Les propositions d’Air France ne bougent pas : des augmentations générales de salaire de 7% sur 4 ans, s'ajoutant aux augmentations individuelles. Cet accord basé sur un "pacte de croissance pour l'avenir" doit permettre à la compagnie de poursuivre la croissance engagée ces deux dernières années. Ouvert à signature des organisations syndicales représentatives jusqu'à aujourd'hui, vendredi 20 avril à 12h, cette proposition n'a pas reçu les signatures majoritaires nécessaires.

Avec un coût de la grève estimé à ce jour à 220 millions d'euros, Jean-Marc Janaillac sait que sans une rapide reprise du travail, la compagnie repartira dans le rouge. Et d’en tirer des conclusions: "J'assumerai personnellement les conséquences de ce vote". Comprenez, je quitterais mon poste.
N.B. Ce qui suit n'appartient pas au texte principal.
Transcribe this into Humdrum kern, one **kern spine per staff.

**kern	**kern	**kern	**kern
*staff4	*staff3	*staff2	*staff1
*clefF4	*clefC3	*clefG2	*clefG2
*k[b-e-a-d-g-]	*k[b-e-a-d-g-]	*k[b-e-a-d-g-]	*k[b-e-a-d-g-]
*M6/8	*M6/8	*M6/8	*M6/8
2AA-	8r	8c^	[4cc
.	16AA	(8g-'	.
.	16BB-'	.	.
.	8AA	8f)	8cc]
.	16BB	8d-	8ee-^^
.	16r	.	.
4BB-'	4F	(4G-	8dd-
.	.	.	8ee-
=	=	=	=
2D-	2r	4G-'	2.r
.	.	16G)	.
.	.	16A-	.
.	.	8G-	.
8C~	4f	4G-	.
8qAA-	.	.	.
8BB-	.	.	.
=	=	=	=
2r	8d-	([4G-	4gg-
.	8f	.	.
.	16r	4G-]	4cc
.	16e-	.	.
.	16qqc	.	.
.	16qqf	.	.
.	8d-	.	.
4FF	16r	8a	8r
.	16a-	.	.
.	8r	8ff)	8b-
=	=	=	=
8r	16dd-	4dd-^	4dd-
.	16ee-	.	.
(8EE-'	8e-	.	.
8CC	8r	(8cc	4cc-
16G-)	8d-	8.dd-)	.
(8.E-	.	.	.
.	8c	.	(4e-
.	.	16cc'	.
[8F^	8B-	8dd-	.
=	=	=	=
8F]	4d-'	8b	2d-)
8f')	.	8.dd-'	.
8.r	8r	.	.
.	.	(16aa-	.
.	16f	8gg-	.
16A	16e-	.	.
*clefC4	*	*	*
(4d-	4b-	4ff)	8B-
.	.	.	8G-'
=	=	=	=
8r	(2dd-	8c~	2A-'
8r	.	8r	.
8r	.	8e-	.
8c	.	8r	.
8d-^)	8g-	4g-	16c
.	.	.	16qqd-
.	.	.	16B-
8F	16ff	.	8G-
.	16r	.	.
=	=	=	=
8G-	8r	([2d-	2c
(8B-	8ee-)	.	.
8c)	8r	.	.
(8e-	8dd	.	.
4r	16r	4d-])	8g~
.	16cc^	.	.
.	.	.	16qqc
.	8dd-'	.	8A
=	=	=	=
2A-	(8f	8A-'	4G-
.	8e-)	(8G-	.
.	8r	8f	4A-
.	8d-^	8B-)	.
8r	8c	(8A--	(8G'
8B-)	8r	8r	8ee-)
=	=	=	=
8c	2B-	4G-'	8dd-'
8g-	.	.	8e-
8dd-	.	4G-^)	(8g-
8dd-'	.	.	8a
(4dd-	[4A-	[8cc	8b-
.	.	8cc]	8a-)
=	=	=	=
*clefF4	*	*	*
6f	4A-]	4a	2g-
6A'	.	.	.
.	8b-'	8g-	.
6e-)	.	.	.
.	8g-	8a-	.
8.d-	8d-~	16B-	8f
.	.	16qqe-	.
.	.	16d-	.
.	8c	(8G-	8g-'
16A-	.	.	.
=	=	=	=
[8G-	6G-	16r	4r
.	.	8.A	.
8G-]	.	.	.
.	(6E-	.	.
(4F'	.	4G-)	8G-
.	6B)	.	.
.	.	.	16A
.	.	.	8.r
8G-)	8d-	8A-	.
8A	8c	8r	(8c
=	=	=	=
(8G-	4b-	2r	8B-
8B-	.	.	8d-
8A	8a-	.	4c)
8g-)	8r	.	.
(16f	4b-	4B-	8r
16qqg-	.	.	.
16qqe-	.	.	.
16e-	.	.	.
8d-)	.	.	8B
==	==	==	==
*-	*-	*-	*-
Une menace ? Non, un simple constat d’impuissance face à un syndicat des pilotes intransigeants qui, depuis des années, empêchent toutes les avancées de la compagnie.

Jean-Marc Janaillac est clair : "Malheureusement, Air France n’a pas les moyens d’augmenter ses coûts. Nos partenaires sociaux doivent cesser de vivre dans un passé révolu. Il serait totalement destructeur d’augmenter nos coûts de manière trop brutale. Je le regrette, mais Air France n’est pas assez forte. Quand j’ai pris la tête d’Air France j’avais le sentiment de pouvoir apporter le renouveau. Je ne peux pas accepter sa destruction". Le PDG de la compagnie conclut sans ambiguïté: "Je ne peux accepter le gâchis en cours alors même qu'une très large majorité des salariés est non-gréviste". Une décision qui intervient au moment même ou le rôle de Philippe Evain, Président du SNPL, est fortement remis en cause par les pilotes qui lui reprochent un "jusqu’au boutisme incompréhensible".